A pianist from the age of nine, Smith gigged in jazz and R&B groups around his home in western Pennsylvania. Then came the switch to organ. ‘I saw Wild Bill [Davis] in 1953 and took up the Hammond on the spot. I taught myself. I kept it in a shed so no one knew I couldn’t play it. I battled with that beast every single day.’ Two years later Smith played his first gig with the Hammond at Jimmy’s Jazz Club in The Village, New York. ‘It was a challenge. Nobody had thought about taking the Hammond into jazz and those jazz fans didn’t like it, no way. But I went nuts. I went crazy.’

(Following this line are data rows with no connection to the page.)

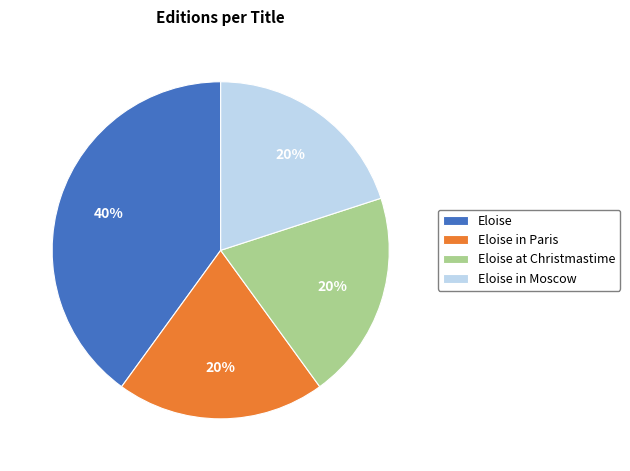

Is there a majority slice in this chart?

No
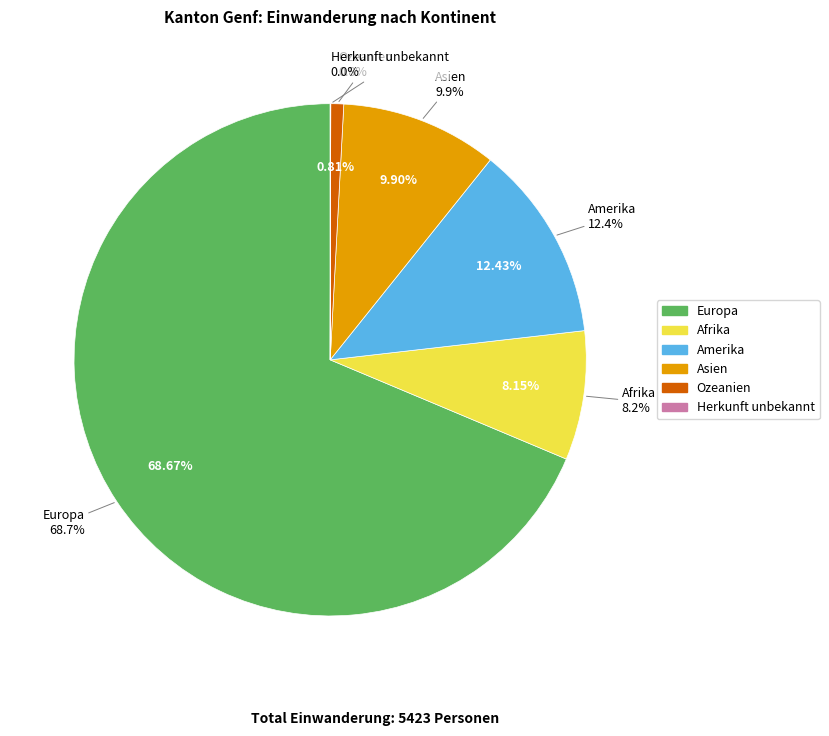

Which slice is the largest?

Europa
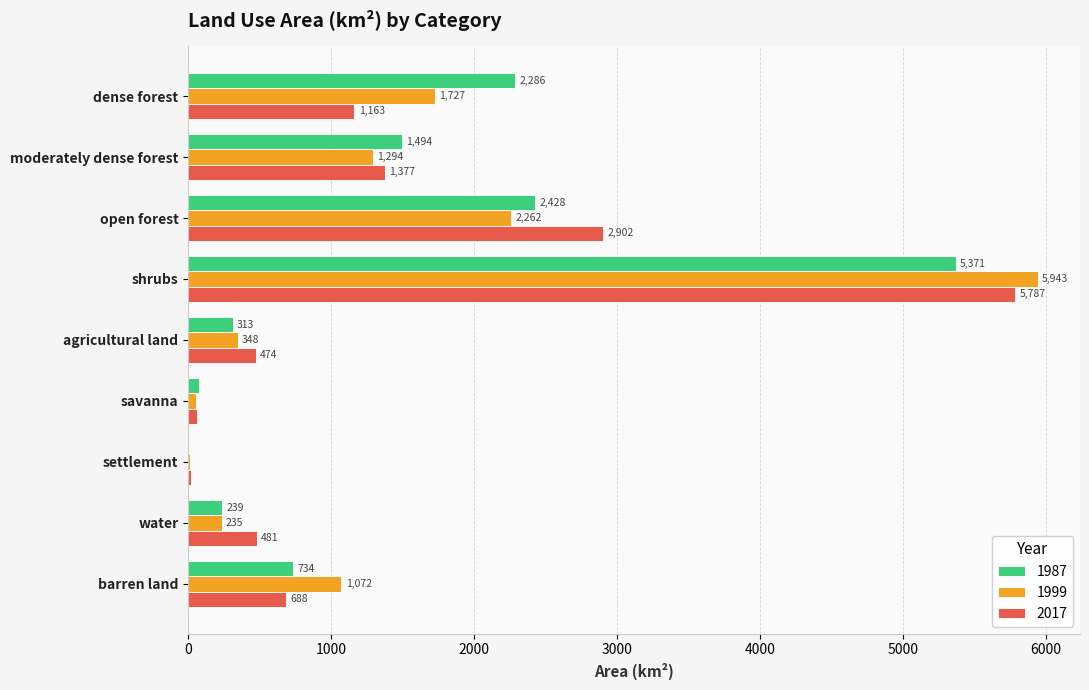

True or false: 2017 has a value of 17.4 at settlement.

True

As for Back At The Chicken Shack: ‘I just went in there and played my guts out. There was a lot of respect going down between those guys in the studio. Stanley [Turrentine] and Kenny [Burrell] were downright funky. Donald [Bailey] kept the rhythm ticking over.’ Recorded on 2-track analogue tape, Smith composed two of the four tracks – Messy Bessie, a funky blues inspired by Charlie Parker’s Confirmation, and the title track, an effortlessly cool and sassy down-home number. The Romberg/Hammerstein standard When I Grow Too Old To Dream spotlights Turrentine’s almost vocal sax style. Turrentine’s own Minor Chant, written for his Look Out! album, is 32 bars and seven-and-a-half minutes of minor key sauntering with Stanley wailing centre stage.

The following year Smith recorded another two records for Blue Note. Then in 1962 he signed to Verve, successfully experimenting with a full big band sound and earning his nickname, The Cat.